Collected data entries
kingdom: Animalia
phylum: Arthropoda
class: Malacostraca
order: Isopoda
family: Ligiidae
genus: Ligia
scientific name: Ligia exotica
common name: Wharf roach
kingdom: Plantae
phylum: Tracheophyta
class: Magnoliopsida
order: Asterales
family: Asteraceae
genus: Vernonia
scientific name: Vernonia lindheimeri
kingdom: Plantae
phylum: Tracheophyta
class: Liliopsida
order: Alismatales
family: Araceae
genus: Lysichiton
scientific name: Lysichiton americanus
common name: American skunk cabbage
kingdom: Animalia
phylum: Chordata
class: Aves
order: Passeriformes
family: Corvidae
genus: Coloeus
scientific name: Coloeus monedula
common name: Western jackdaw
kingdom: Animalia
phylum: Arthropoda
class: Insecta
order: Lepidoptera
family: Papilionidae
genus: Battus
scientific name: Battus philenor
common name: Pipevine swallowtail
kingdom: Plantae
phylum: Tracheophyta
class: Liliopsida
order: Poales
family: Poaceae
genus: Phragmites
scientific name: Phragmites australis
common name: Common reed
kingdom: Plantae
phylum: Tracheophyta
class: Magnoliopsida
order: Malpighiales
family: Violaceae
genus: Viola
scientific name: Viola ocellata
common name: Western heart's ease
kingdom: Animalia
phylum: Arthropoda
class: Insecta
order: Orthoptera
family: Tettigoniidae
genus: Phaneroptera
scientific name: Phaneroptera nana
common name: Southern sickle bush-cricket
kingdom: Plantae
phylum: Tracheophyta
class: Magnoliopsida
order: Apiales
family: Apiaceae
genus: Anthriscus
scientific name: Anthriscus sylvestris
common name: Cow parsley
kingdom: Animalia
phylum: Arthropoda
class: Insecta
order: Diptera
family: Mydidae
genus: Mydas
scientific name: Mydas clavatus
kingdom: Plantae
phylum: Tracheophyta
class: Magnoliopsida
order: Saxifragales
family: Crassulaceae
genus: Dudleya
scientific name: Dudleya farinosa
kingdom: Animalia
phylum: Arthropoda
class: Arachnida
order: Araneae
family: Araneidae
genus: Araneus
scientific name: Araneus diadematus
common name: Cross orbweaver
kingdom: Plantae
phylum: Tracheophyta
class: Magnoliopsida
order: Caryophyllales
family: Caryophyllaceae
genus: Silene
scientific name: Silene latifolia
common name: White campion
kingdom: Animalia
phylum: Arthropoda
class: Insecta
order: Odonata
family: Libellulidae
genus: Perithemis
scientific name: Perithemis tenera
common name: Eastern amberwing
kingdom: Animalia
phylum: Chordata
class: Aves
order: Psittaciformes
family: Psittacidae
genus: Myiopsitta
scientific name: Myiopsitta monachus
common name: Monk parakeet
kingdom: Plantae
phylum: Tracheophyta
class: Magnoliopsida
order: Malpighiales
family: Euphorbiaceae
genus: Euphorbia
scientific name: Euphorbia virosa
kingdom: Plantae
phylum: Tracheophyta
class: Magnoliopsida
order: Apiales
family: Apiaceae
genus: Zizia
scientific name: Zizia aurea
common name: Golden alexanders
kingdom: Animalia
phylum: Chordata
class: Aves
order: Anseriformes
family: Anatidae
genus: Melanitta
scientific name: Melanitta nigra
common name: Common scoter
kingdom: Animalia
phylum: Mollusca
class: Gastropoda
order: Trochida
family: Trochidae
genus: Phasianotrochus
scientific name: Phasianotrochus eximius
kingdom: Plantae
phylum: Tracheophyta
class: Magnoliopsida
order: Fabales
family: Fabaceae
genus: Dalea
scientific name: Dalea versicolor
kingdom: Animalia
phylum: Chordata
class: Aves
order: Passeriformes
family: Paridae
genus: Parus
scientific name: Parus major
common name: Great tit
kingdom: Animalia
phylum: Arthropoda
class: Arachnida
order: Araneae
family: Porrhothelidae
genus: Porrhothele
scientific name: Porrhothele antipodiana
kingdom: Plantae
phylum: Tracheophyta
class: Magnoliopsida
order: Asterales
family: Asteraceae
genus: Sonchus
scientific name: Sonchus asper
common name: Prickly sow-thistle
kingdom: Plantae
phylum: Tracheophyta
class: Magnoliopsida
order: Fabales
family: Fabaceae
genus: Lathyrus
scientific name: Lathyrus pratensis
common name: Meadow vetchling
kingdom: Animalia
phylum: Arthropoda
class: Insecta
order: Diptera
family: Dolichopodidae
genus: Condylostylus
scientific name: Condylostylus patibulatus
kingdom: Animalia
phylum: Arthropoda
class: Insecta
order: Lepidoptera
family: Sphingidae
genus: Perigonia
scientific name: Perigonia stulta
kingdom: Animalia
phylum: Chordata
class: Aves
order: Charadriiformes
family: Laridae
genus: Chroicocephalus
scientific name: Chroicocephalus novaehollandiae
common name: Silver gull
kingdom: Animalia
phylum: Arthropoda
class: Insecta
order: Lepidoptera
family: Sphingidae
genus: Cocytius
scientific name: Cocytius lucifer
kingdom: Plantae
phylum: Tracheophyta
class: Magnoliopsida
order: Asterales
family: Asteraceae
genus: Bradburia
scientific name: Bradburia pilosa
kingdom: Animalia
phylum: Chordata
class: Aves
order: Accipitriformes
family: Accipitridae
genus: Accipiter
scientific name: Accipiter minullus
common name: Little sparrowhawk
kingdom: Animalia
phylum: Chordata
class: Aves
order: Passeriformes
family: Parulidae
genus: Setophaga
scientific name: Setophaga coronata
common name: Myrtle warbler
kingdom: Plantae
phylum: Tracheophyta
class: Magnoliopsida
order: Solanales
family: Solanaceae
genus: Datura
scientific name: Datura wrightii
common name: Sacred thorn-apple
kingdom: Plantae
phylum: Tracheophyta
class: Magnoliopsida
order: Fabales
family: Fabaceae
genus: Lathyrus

WRITTEN REQUEST → Could you give all of the rows above again, word for word, from the first line through the last?

CORRECT OUTPUT →
kingdom: Animalia
phylum: Arthropoda
class: Malacostraca
order: Isopoda
family: Ligiidae
genus: Ligia
scientific name: Ligia exotica
common name: Wharf roach
kingdom: Plantae
phylum: Tracheophyta
class: Magnoliopsida
order: Asterales
family: Asteraceae
genus: Vernonia
scientific name: Vernonia lindheimeri
kingdom: Plantae
phylum: Tracheophyta
class: Liliopsida
order: Alismatales
family: Araceae
genus: Lysichiton
scientific name: Lysichiton americanus
common name: American skunk cabbage
kingdom: Animalia
phylum: Chordata
class: Aves
order: Passeriformes
family: Corvidae
genus: Coloeus
scientific name: Coloeus monedula
common name: Western jackdaw
kingdom: Animalia
phylum: Arthropoda
class: Insecta
order: Lepidoptera
family: Papilionidae
genus: Battus
scientific name: Battus philenor
common name: Pipevine swallowtail
kingdom: Plantae
phylum: Tracheophyta
class: Liliopsida
order: Poales
family: Poaceae
genus: Phragmites
scientific name: Phragmites australis
common name: Common reed
kingdom: Plantae
phylum: Tracheophyta
class: Magnoliopsida
order: Malpighiales
family: Violaceae
genus: Viola
scientific name: Viola ocellata
common name: Western heart's ease
kingdom: Animalia
phylum: Arthropoda
class: Insecta
order: Orthoptera
family: Tettigoniidae
genus: Phaneroptera
scientific name: Phaneroptera nana
common name: Southern sickle bush-cricket
kingdom: Plantae
phylum: Tracheophyta
class: Magnoliopsida
order: Apiales
family: Apiaceae
genus: Anthriscus
scientific name: Anthriscus sylvestris
common name: Cow parsley
kingdom: Animalia
phylum: Arthropoda
class: Insecta
order: Diptera
family: Mydidae
genus: Mydas
scientific name: Mydas clavatus
kingdom: Plantae
phylum: Tracheophyta
class: Magnoliopsida
order: Saxifragales
family: Crassulaceae
genus: Dudleya
scientific name: Dudleya farinosa
kingdom: Animalia
phylum: Arthropoda
class: Arachnida
order: Araneae
family: Araneidae
genus: Araneus
scientific name: Araneus diadematus
common name: Cross orbweaver
kingdom: Plantae
phylum: Tracheophyta
class: Magnoliopsida
order: Caryophyllales
family: Caryophyllaceae
genus: Silene
scientific name: Silene latifolia
common name: White campion
kingdom: Animalia
phylum: Arthropoda
class: Insecta
order: Odonata
family: Libellulidae
genus: Perithemis
scientific name: Perithemis tenera
common name: Eastern amberwing
kingdom: Animalia
phylum: Chordata
class: Aves
order: Psittaciformes
family: Psittacidae
genus: Myiopsitta
scientific name: Myiopsitta monachus
common name: Monk parakeet
kingdom: Plantae
phylum: Tracheophyta
class: Magnoliopsida
order: Malpighiales
family: Euphorbiaceae
genus: Euphorbia
scientific name: Euphorbia virosa
kingdom: Plantae
phylum: Tracheophyta
class: Magnoliopsida
order: Apiales
family: Apiaceae
genus: Zizia
scientific name: Zizia aurea
common name: Golden alexanders
kingdom: Animalia
phylum: Chordata
class: Aves
order: Anseriformes
family: Anatidae
genus: Melanitta
scientific name: Melanitta nigra
common name: Common scoter
kingdom: Animalia
phylum: Mollusca
class: Gastropoda
order: Trochida
family: Trochidae
genus: Phasianotrochus
scientific name: Phasianotrochus eximius
kingdom: Plantae
phylum: Tracheophyta
class: Magnoliopsida
order: Fabales
family: Fabaceae
genus: Dalea
scientific name: Dalea versicolor
kingdom: Animalia
phylum: Chordata
class: Aves
order: Passeriformes
family: Paridae
genus: Parus
scientific name: Parus major
common name: Great tit
kingdom: Animalia
phylum: Arthropoda
class: Arachnida
order: Araneae
family: Porrhothelidae
genus: Porrhothele
scientific name: Porrhothele antipodiana
kingdom: Plantae
phylum: Tracheophyta
class: Magnoliopsida
order: Asterales
family: Asteraceae
genus: Sonchus
scientific name: Sonchus asper
common name: Prickly sow-thistle
kingdom: Plantae
phylum: Tracheophyta
class: Magnoliopsida
order: Fabales
family: Fabaceae
genus: Lathyrus
scientific name: Lathyrus pratensis
common name: Meadow vetchling
kingdom: Animalia
phylum: Arthropoda
class: Insecta
order: Diptera
family: Dolichopodidae
genus: Condylostylus
scientific name: Condylostylus patibulatus
kingdom: Animalia
phylum: Arthropoda
class: Insecta
order: Lepidoptera
family: Sphingidae
genus: Perigonia
scientific name: Perigonia stulta
kingdom: Animalia
phylum: Chordata
class: Aves
order: Charadriiformes
family: Laridae
genus: Chroicocephalus
scientific name: Chroicocephalus novaehollandiae
common name: Silver gull
kingdom: Animalia
phylum: Arthropoda
class: Insecta
order: Lepidoptera
family: Sphingidae
genus: Cocytius
scientific name: Cocytius lucifer
kingdom: Plantae
phylum: Tracheophyta
class: Magnoliopsida
order: Asterales
family: Asteraceae
genus: Bradburia
scientific name: Bradburia pilosa
kingdom: Animalia
phylum: Chordata
class: Aves
order: Accipitriformes
family: Accipitridae
genus: Accipiter
scientific name: Accipiter minullus
common name: Little sparrowhawk
kingdom: Animalia
phylum: Chordata
class: Aves
order: Passeriformes
family: Parulidae
genus: Setophaga
scientific name: Setophaga coronata
common name: Myrtle warbler
kingdom: Plantae
phylum: Tracheophyta
class: Magnoliopsida
order: Solanales
family: Solanaceae
genus: Datura
scientific name: Datura wrightii
common name: Sacred thorn-apple
kingdom: Plantae
phylum: Tracheophyta
class: Magnoliopsida
order: Fabales
family: Fabaceae
genus: Lathyrus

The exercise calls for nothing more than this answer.